“Nice Game, Shortys. Now Get Your Nalgases off to School!”

“What the heck? What’s a clown doing
on my beach?”
My best attempt at a self-portrait in
the Homies’ art style.
Remember going to the grocery store as a kid, and seeing those gumball machine-style dispensers filled with various candies? You’d pop in a quarter, turn a knob, and receive a handful of sweet treats to tide you over on the car ride back home. I have a distinct memory of getting dragged to a tire store by my mom, standing in the lobby as she took care of her tire-related business, and noticing a dusty old dispenser packed to the brim with ‘Mike and Ike’ fruit chews.** And just as quickly as it caught my eye, I took notice of a little bonus treat inside: A veritable colony of ants scurrying about, presumably left to nest within over the course of years while completely neglected by the store staff.

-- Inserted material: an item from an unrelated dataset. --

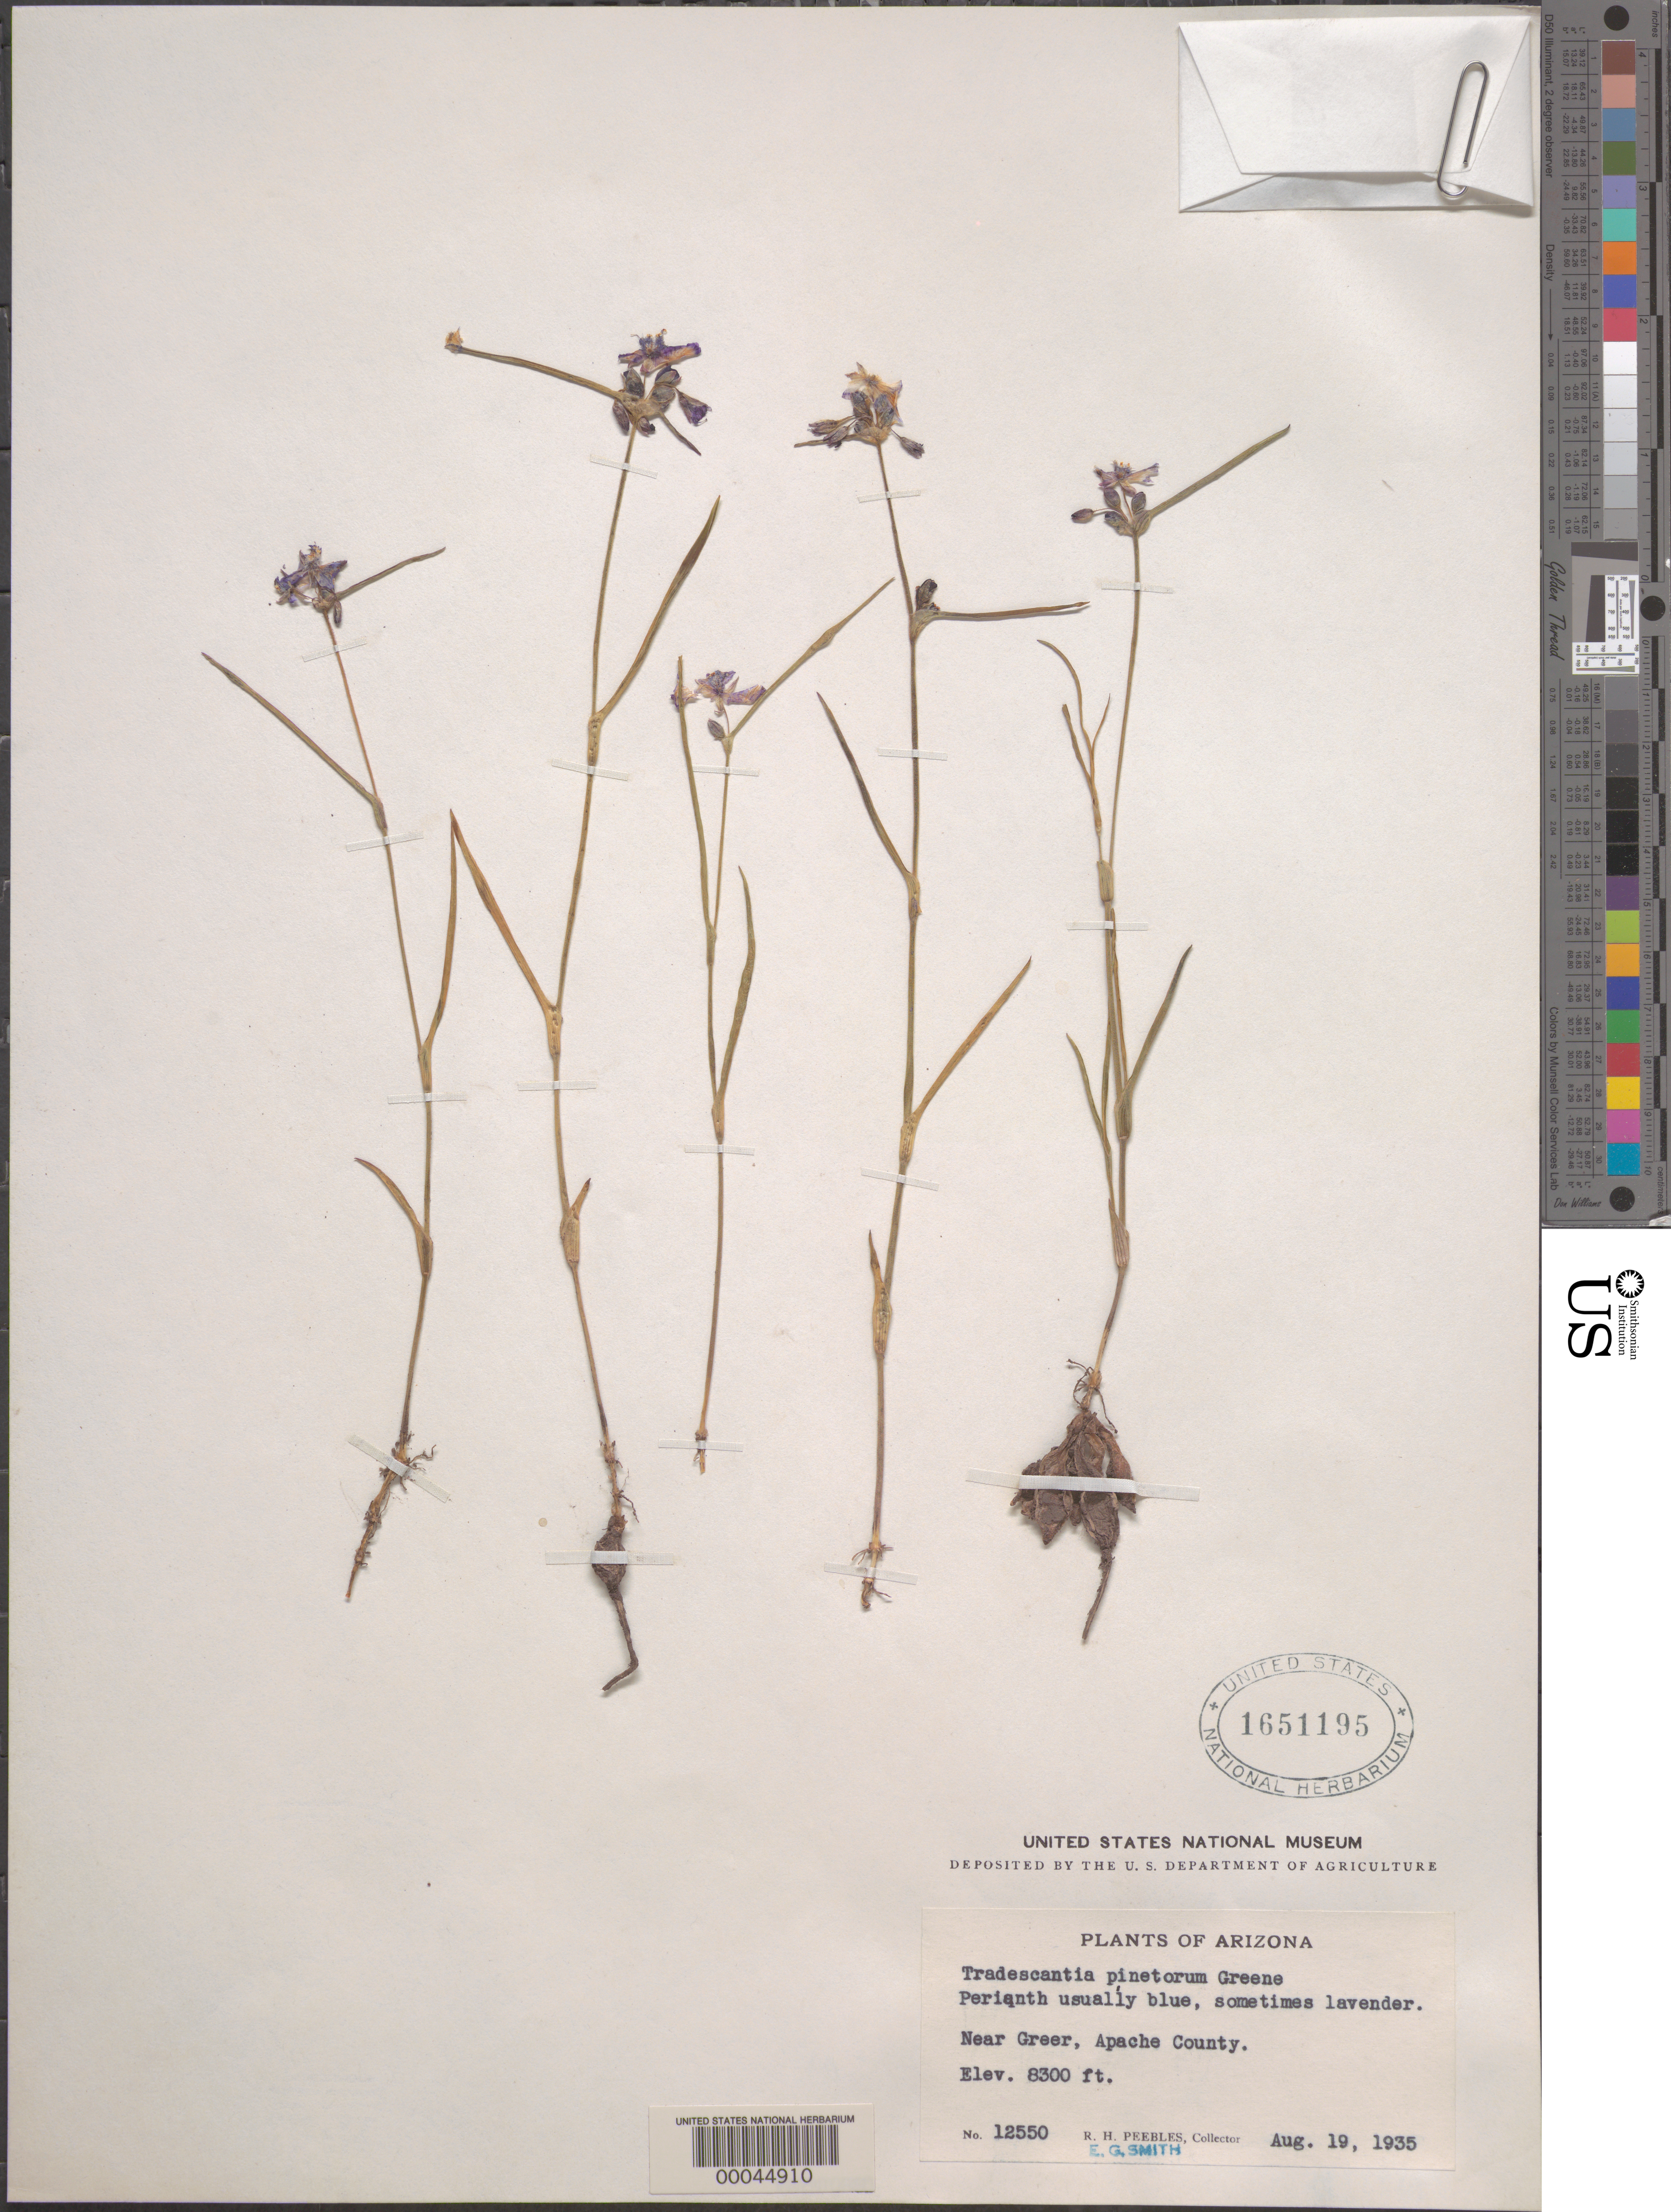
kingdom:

I don’t think I’ve ever gambled on 25¢ candies again since that fateful day, and I have a hunch that a lot of folk reading this can probably share similar experiences. It’s perhaps for this issue with upkeep that most stores eventually stopped filling these machines with candy, and converted them to a newly-emerging vending business model: Cheapo toys contained within plastic capsules, typically with “collectible” marketing hooks attached to them. I reckon some of y’all may know these dispensers better as “gashapon” — a moniker we’ve since inherited from the Japanese, who seemed to be way ahead of us on this vending trend and who generally tend to stock their machines with much nicer novelties for your ¥100—500. And yes, for those of you who didn’t already know: The word “gasha” (an onomatopoeia for the sound the machines make while being cranked) is what eventually inspired the terminology for the “gacha games” that have become a money-sucking plague on the video game industry.
But we’re not here to talk about gacha games — at least not yet, anyway. As it turns out, I wrote that whole rambling tangent to set the stage for a Nintendo DS kart racer! No, it’s not that playing these bad games has made me crazy in the head…[♫] at least not yet, anyway? Today’s game is a licensed affair, with its source material being perhaps one of the most infamous vending machine toy lines to emerge within the States: David Gonzales’ ‘Homies,’ featuring caricatures of [mostly] Mexican-American peoples emanating from the barrios of Los Angeles. In spite of political divisiveness and attempts by law enforcement to link them to gang culture – resulting in periods of time where they were pulled from retail distribution – Homies endured these public trials on its way to becoming a cultural phenomenon, and ultimately sold through hundreds of millions of its associated plastic figures. Naturally, this opened the door for a variety of crossover media, including the series’ own video game excursion. Which brings us back to today’s main subject: 2008’s release of Homie Rollerz for Nintendo DS, as published by Destineer and developed by Webfoot Technologies. Unfortunately, the Homies’ video game debut would only go on to rate as the second-lowest DS game within Metacritic’s historical aggregate, and continue to carry a reputation as one of the worst kart racing games of all time.
Of course, we’ve got a lot of ground to cover before we can even get into the game itself, as is our obligation here on the Bad Game Hall of Fame. First, we’re gonna have to cover a brief history of the Homies toy line, as well as provide a profile on series creator David Gonzales. We’ll address their appeal to Chicano culture, some of the franchise’s controversies, and several of the other spin-offs seen on its way to getting a video game adaptation. We’ll also provide some background history on the game’s developer Webfoot Technologies, plus publisher Destineer. Then and only then can we address the Homie Rollerz game within its necessary context, and get to settling whether or not it’s truly worthy of its repugnant reputation. Is it possible that – much like the toy line that spawned it – it’s simply misunderstood outside of its target demographics? Could there have been a concerted effort by critics to keep it down, motivated solely by its licensed nature and claimed “glorification” of negative stereotypes? Does a gringo like me have any business at all talking about this highly contentious and deeply cultural subject matter?*** All I can say to all that is: I promise to give Homie Rollerz as fair a shake as is possible, and to speak on the broader franchise with the best understanding of it I can gather for myself. Let’s get to rollin’, folks.
** For the record: Mike and Ikes actually rule. They’re probably a candy you never think to buy while you’re browsing the snack aisle, but hot damn if they don’t pair well with a motion picture show and a bucket of popcorn. On my list of “candies I only think to buy at the movie theater;” I’d rate them way above Junior Mints, slightly ahead of Raisinets, but a notch below my beloved Sno-Caps.
*** At the risk of sounding like a stereotypical white, and for whatever it may be worth: My Latinx girlfriend will be serving as a consultant on this article, and checking my work to ensure that I’m not speaking out of turn or inadvertently misconstruing any of the key details where it comes to the culture. I’m genuinely trying to approach this subject from as fair and measured a perspective as possible, and hoping to avoid all the pitfalls which other non-Latinx game reviewers seemed to stumble headfirst into back in the day. And believe you me: We’ll be covering a few of those unfortunate reviews in time.